Jon Hamm was a longtime fan of Terry Pratchett and Neil Gaiman’s novel “Good Omens” before Amazon and the BBC developed it into a series, and said he signed on for the show without even reading Gaiman’s scripts. Hamm stars as a nattily dressed Archangel Gabriel in the series, which he describes as part buddy-comedy and part thriller, with some horror thrown in.

Hamm talked to Variety about playing God’s messenger – and how he originally had the celestial character pegged as a posh Brit.

You’ve spoken about your admiration for the book. Can that add pressure – to live up to what is on the page?

I suppose it can; it didn’t necessarily for me. I was just pleased to be asked to be part of it. I haven’t had that experience before, to get an opportunity to work on something that I enjoyed in a completely different aspect. I really loved it. It would be like me getting the chance to work on a “Star Wars” thing because I have been a fan of “Star Wars” all my life.

The Archangel Gabriel character features much more in the series than the novel.

It doesn’t really exist in the book; he’s just mentioned in passing. I felt very confident in trusting Neil, because he co-wrote the book, to come up with a version of the Archangel Gabriel that would be compelling. Then it was working with [director] Douglas [Mackinnon], costume, and hair and makeup, and we all came down on the same side of who this guy is and what he looks like.

Did you have any input?

Neil had already pretty much adapted the six scripts. I hadn’t read them when I said yes to the part. I just said yes.

Once I started reading them, I said I think I know who this guy is: He is that over-officious boss. There’s a version of him from “Office Space,” Lumbergh, there’s a version who’s [Jack] Donaghy [in “30 Rock”] – the towering, confident person who is supremely certain of his own rectitude but is very often totally wrong.

What was your take on how to play the character?

I had thought originally that he was going to be British – this sort of posh upper-class person that would do one thing and tell you another. But Neil said, “No, he’s American, because there’s a certain confidence that American businessmen have.” Trump does it – it’s bulls—, it’s a firm handshake and all this other stuff.

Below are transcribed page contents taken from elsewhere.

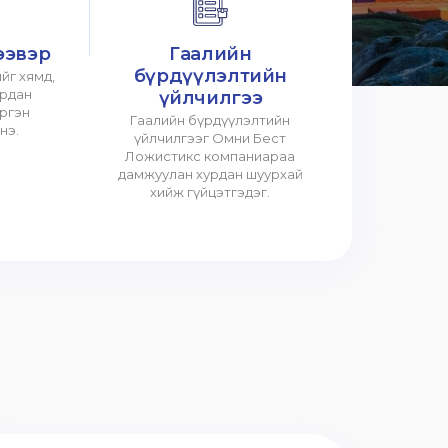
ээвэр
Гаалийн
бүрдүүлэлтийн
йг хямд,
урдан
үйлчилгээ
үргэн
Гаалийн бүрдүүлэлтийн
нэ.
үйлчилгээг Омни Бест
Ложистикс компаниараа
дамжуулан хурдан шуурхай
хийж гүйцэтгэдэг.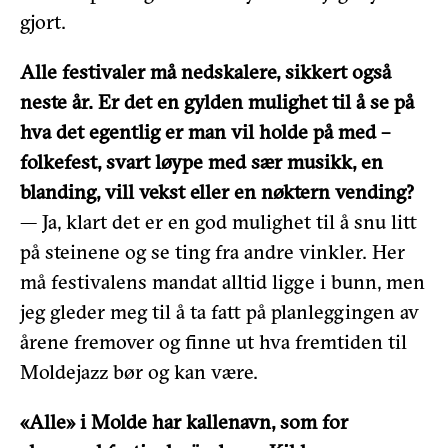
gjort.
Alle festivaler må nedskalere, sikkert også
neste år. Er det en gylden mulighet til å se på
hva det egentlig er man vil holde på med –
folkefest, svart løype med sær musikk, en
blanding, vill vekst eller en nøktern vending?
— Ja, klart det er en god mulighet til å snu litt
på steinene og se ting fra andre vinkler. Her
må festivalens mandat alltid ligge i bunn, men
jeg gleder meg til å ta fatt på planleggingen av
årene fremover og finne ut hva fremtiden til
Moldejazz bør og kan være.
«Alle» i Molde har kallenavn, som for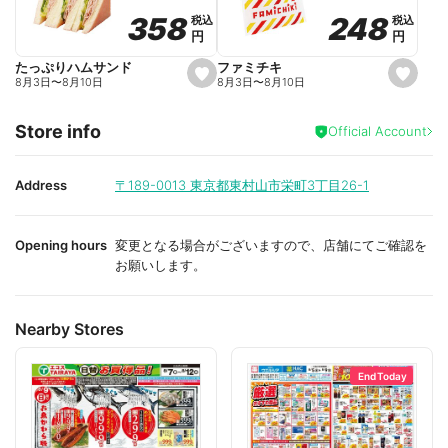
o
o
248
248
358
358
税込
税込
税込
税込
r
r
円
円
円
円
i
i
t
t
e
e
ファミチキ
たっぷりハムサンド
s
s
8月3日
〜
8月10日
8月3日
〜
8月10日
e
e
t
t
f
f
Store info
a
a
Official Account
v
v
o
o
r
r
i
i
Address
〒189-0013
東京都東村山市栄町3丁目26-1
t
t
e
e
Opening hours
変更となる場合がございますので、店舗にてご確認を
お願いします。
Nearby Stores
End Today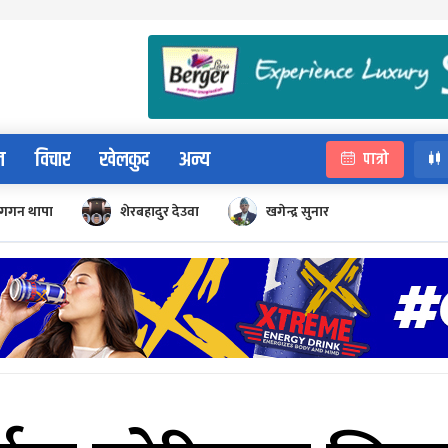
न
विचार
खेलकुद
अन्य
पात्रो
गगन थापा
शेरबहादुर देउवा
खगेन्द्र सुनार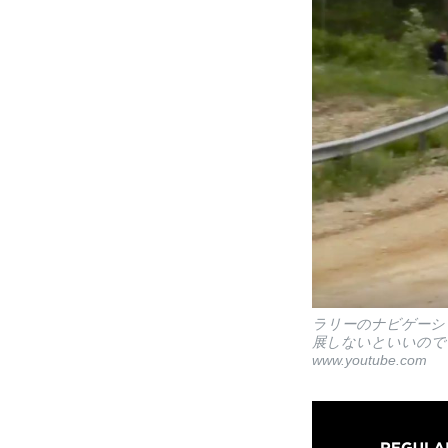
ラリーのナビゲーシ
展しないといいので
www.youtube.com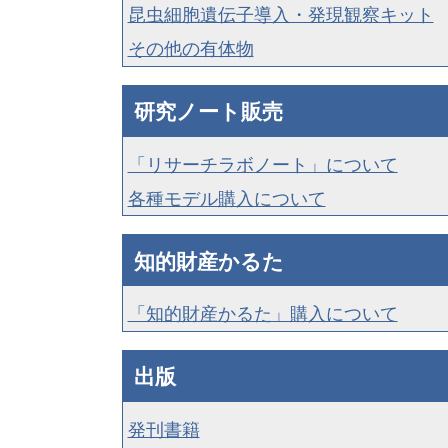
昆虫細胞遺伝子導入・発現観察キット
その他の有体物
研究ノート販売
「リサーチラボノート」について
各種モデル購入について
知的財産かるた
「知的財産かるた」購入について
出版
発刊書籍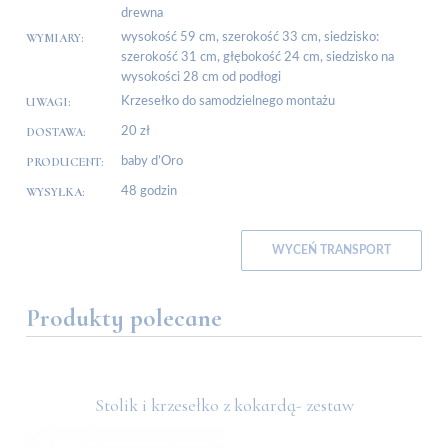
drewna
WYMIARY:
wysokość 59 cm, szerokość 33 cm, siedzisko:
szerokość 31 cm, głębokość 24 cm, siedzisko na
wysokości 28 cm od podłogi
UWAGI:
Krzesełko do samodzielnego montażu
DOSTAWA:
20 zł
PRODUCENT:
baby d’Oro
WYSYŁKA:
48 godzin
WYCEŃ TRANSPORT
Produkty polecane
Stolik i krzesełko z kokardą- zestaw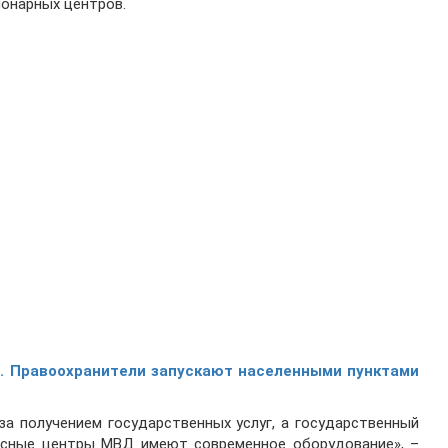
онарных центров.
". Правоохранители запускают населенными пунктами
за получением государственных услуг, а государственный
висные центры МВД имеют современное оборудование», –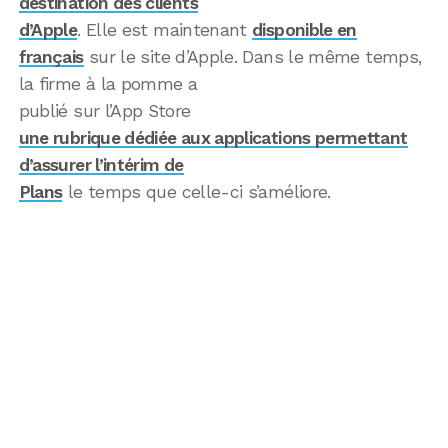
destination des clients
d’Apple
. Elle est maintenant
disponible en
français
sur le site d’Apple. Dans le même temps,
la firme à la pomme a
publié sur l’App Store
une rubrique dédiée aux applications permettant
d’assurer l’intérim de
Plans
le temps que celle-ci s’améliore.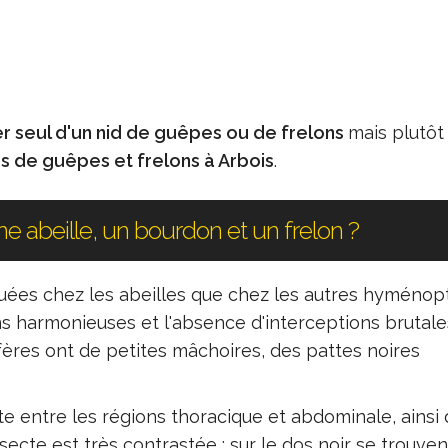
r seul d'un nid de guêpes ou de frelons
mais plutôt
ds de guêpes et frelons à Arbois
.
e abeille, un bourdon et un frelon ?
uées chez les abeilles que chez les autres hyménop
ns harmonieuses et l'absence d'interceptions brutale
ifères ont de petites mâchoires, des pattes noires
te entre les régions thoracique et abdominale, ainsi 
insecte est très contrastée : sur le dos noir se trouve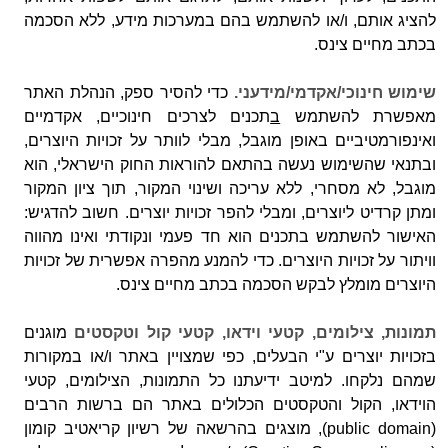
להציג אותם, ו/או להשתמש בהם במערכות מידע, ללא הסכמה
בכתב מחיים צינס.
שימוש חינוכי/אקדמי/מידעני.
כדי להסיר ספק,
הנהלת האתר
מאפשרת להשתמש
ב
תכנים לצרכים חינוכיים, אקדמיים
ואינפורמטיביים באופן מוגבל, מבלי לוותר על זכויות היוצרים,
ובתנאי שהשימוש נעשה בהתאם להוראות החוק הישראלי, הוא
מוגבל, לא מסחרי, ללא עריכה ושינוי המקור, תוך ציון המקור
ומתן קרדיט ליוצרים, ומבלי להפר זכויות יוצרים. חשוב להדגיש:
האישור להשתמש בתכנים הוא חד פעמי ונקודתי ואינו מהווה
וויתור על זכויות היוצרים. כדי להמנע מהפרה אפשרית של זכויות
היוצרים מומלץ לבקש הסכמה בכתב מחיים צינס.
תמונות, צילומים, קטעי וידאו, קטעי קול וטקסטים
מוגנים
בזכויות יוצרים ע"י הבעלים, כפי שמצויין באתר ו/או במקורות
שמהם נלקחו. למיטב ידיעתנו כל התמונות, הצילומים, קטעי
הוידאו, הקול והטקסטים הכלולים באתר הם ברשות הרבים
(public domain), מוצגים בהרשאה של רשיון קריאטיב קומון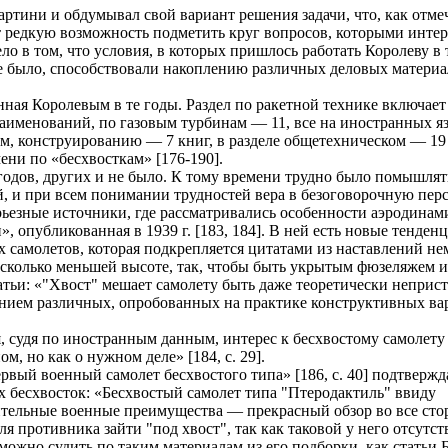
х Бартини и обдумывал свой вариант решения задачи, что, как от
т редкую возможность подметить круг вопросов, которыми инте
ло в том, что условия, в которых пришлось работать Королеву в 
не было, способствовали накоплению различных деловых матери
нная Королевым в те годы. Раздел по ракетной технике включает
аименований, по газовым турбинам — 11, все на иностранных яз
м, конструированию — 7 книг, в разделе общетехническом — 19 
ени по «бесхвосткам» [176-190].
годов, других и не было. К тому времени трудно было помышлять
 и при всем понимании трудностей вера в безоговорочную пер
ьезные источники, где рассматривались особенности аэродинамик
и», опубликованная в 1939 г. [183, 184]. В ней есть новые тенд
х самолетов, которая подкрепляется цитатами из наставлений н
есколько меньшей высоте, так, чтобы быть укрытым фюзеляжем и 
атьи: «"Хвост" мешает самолету быть даже теоретически неприс
нием различных, опробованных на практике конструктивных вар
я, судя по иностранным данным, интерес к бесхвостому самолету
м, но как о нужном деле» [184, с. 29].
рвый военный самолет бесхвостого типа» [186, с. 40] подтвержд
х бесхвосток: «Бесхвостый самолет типа "Птеродактиль" ввиду
чительные военные преимущества — прекрасный обзор во все ст
 противника зайти "под хвост", так как таковой у него отсутст
жно судить по таким материалам из его подборки, как статьи Б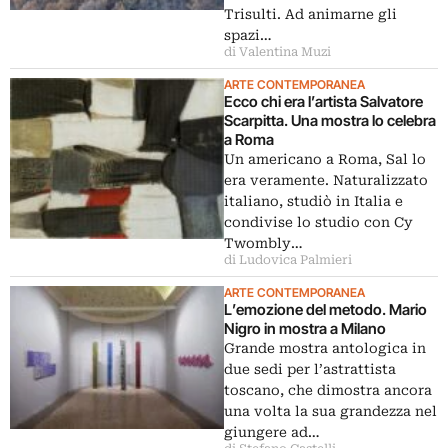
Trisulti. Ad animarne gli
spazi…
di Valentina Muzi
ARTE CONTEMPORANEA
Ecco chi era l’artista Salvatore
Scarpitta. Una mostra lo celebra
a Roma
Un americano a Roma, Sal lo
era veramente. Naturalizzato
italiano, studiò in Italia e
condivise lo studio con Cy
Twombly…
di Ludovica Palmieri
ARTE CONTEMPORANEA
L’emozione del metodo. Mario
Nigro in mostra a Milano
Grande mostra antologica in
due sedi per l’astrattista
toscano, che dimostra ancora
una volta la sua grandezza nel
giungere ad…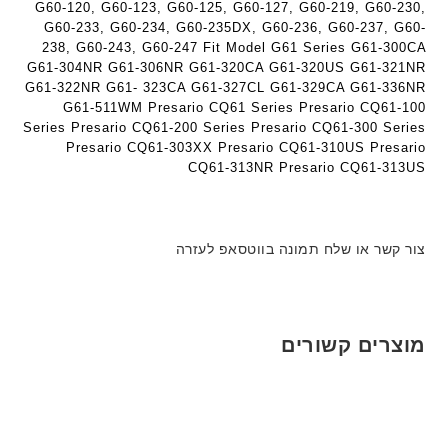
G60-120, G60-123, G60-125, G60-127, G60-219, G60-230,
G60-233, G60-234, G60-235DX, G60-236, G60-237, G60-
238, G60-243, G60-247 Fit Model G61 Series G61-300CA
G61-304NR G61-306NR G61-320CA G61-320US G61-321NR
G61-322NR G61- 323CA G61-327CL G61-329CA G61-336NR
G61-511WM Presario CQ61 Series Presario CQ61-100
Series Presario CQ61-200 Series Presario CQ61-300 Series
Presario CQ61-303XX Presario CQ61-310US Presario
CQ61-313NR Presario CQ61-313US
צור קשר או שלח תמונה בווטסאפ לעזרה
מוצרים קשורים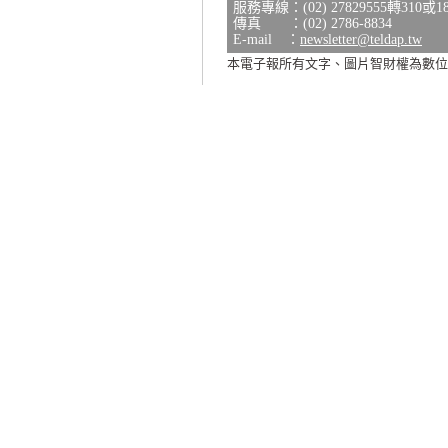
服務專線：(02) 27829555轉310或1
傳真 ：(02) 2786-8834
E-mail ：
newsletter@teldap.tw
本電子報所有文字、圖片智財權為數位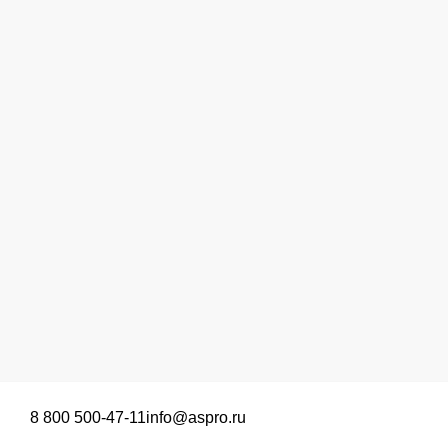
8 800 500-47-11
info@aspro.ru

Does the series say something about contemporary events and politics?

When they wrote the book in 1989, the [Berlin] Wall had just fallen. The Cold War had just ended. This existential threat to civilization and humanity and Western culture and the world was going because a couple of people went, “What are we doing? This is dumb….Let’s all back off.”

Because of the nature of TV, it’s harder to play satire. Neil and Terry are such wonderful writers – the prose of the novel provides that. That part is lessened in the show, but there is a satiric element.

What does the series say about faith?

If it’s promoting anything, its faith in your fellow man, faith in humanity, not in an indifferent god or an indifferent devil. They’re doing their own thing, whereas humanity, we’re the people that have to live here.

Neil Gaiman has talked about honoring Terry Pratchett’s legacy. What would he have made of the series?

I honestly think – and I never got to meet him – that he would be tremendously pleased. Neil tells the story that this was his dying request that he adapt this, and he did it, and what a wonderful legacy to pass onto a dear friend.

Is making a high-end series like “Good Omens” indistinguishable from making a movie?

We’re living in a time when the traditional definitions are out the window. You could call this a limited series, a six-hour movie, an adaptation, a million different things. And you are invited to consume it in whatever way you like.

Do you distinguish between broadcast, cable, linear, streaming and so forth when thinking about projects?

The interesting thing about where we are now in the media landscape is [that] the challenge isn’t getting things made. It’s getting them seen and recognized. It has to have something that will break through the noise and the clutter, whether that’s an award-winning author of a prize-winning book, or a movie star, or this or that. There’s got to be something.